Hainan The Island Where Chinese Tourists Flee to Escape the Smog

Most people hit the beach to relax and soak up the sun. Hainan offers an added attraction: the cleanest air in all of China. Folks like it so much that one startup claims to have sold 500,000 bottles of the stuff in smog-shrouded cities like Beijing and Shanghai.

The enormous tropical island is China’s most popular vacation destination among Chinese looking to get away. It drew some 16 million visitors last year, many of them middle- and upper-class city dwellers seeking relief from the country’s notoriously foul air.

“In Beijing I couldn’t see the sun behind the gray smog, but on Hainan the sky was blue,” says Norwegian photographer Cicilie Andersen, who documented the island for Escape the Smog.

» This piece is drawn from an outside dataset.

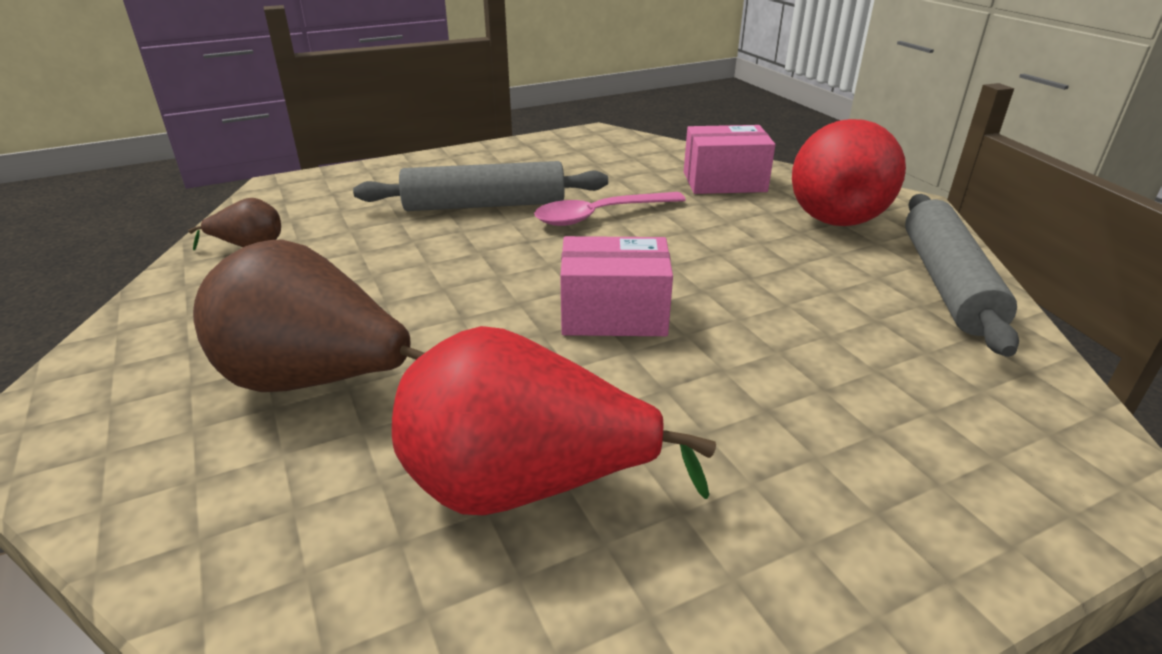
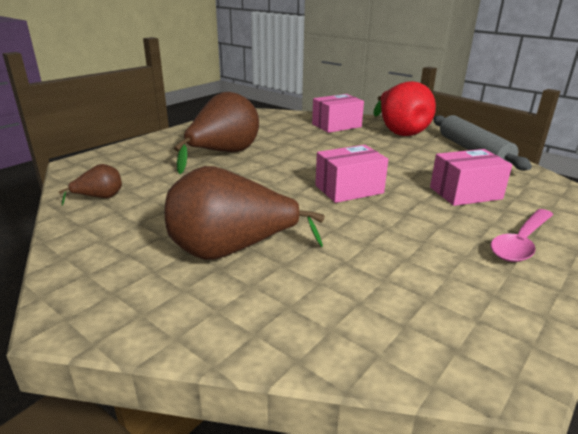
camera: 25 degrees left, 5 degrees down
grey rolling pin [353,161,608,211] -> brown pear [174,92,259,174]
red pear [392,326,716,515] -> none
pink spoon [534,192,686,226] -> pink spoon moved to [491,209,553,262]
none -> pink box [430,149,512,206]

Andersen learned about the island while planning a two-month trip to China early last year. She hoped to make time for a visit, but after a few days in Beijing and Harbin, made it a priority. “I felt like I couldn’t breathe. I even slept with the masks at night,” she says. Andersen made the six-hour flight south.

She spent three weeks on the island, mostly in its biggest city, Haikou. She also visited Sanya, a resort city on the southern end of the island popular with the wealthy. Of all the things she saw, Andersen most enjoyed the whistle-stop bus tour she took with 25 middle-aged tourists to the island’s must-see spots.

Every few hours the driver turned everyone loose on an attraction, where they all dutifully snapped selfies and bought duty-free souvenirs. The most unusual stops included a taxidermy fish museum peddling Omega-3 supplements, a mattress factory hawking pillows, and Luhuitou Park, a hotspot for wedding photos. Hundreds of primping brides dotted the coastline, flanked by bridesmaids, grooms, makeup artists, and photographers. “Couples were running around everywhere, having the most intimate moments of love, surrounded by hundreds of people doing the exact same thing, and trying to have their photographers frame them alone,” she says.

Andersen captures the absurdity of it all with her camera. The bright, quirky photos look like vacation snapshots from a place where the sun is bright, the water is blue, and, above all, the air is clear.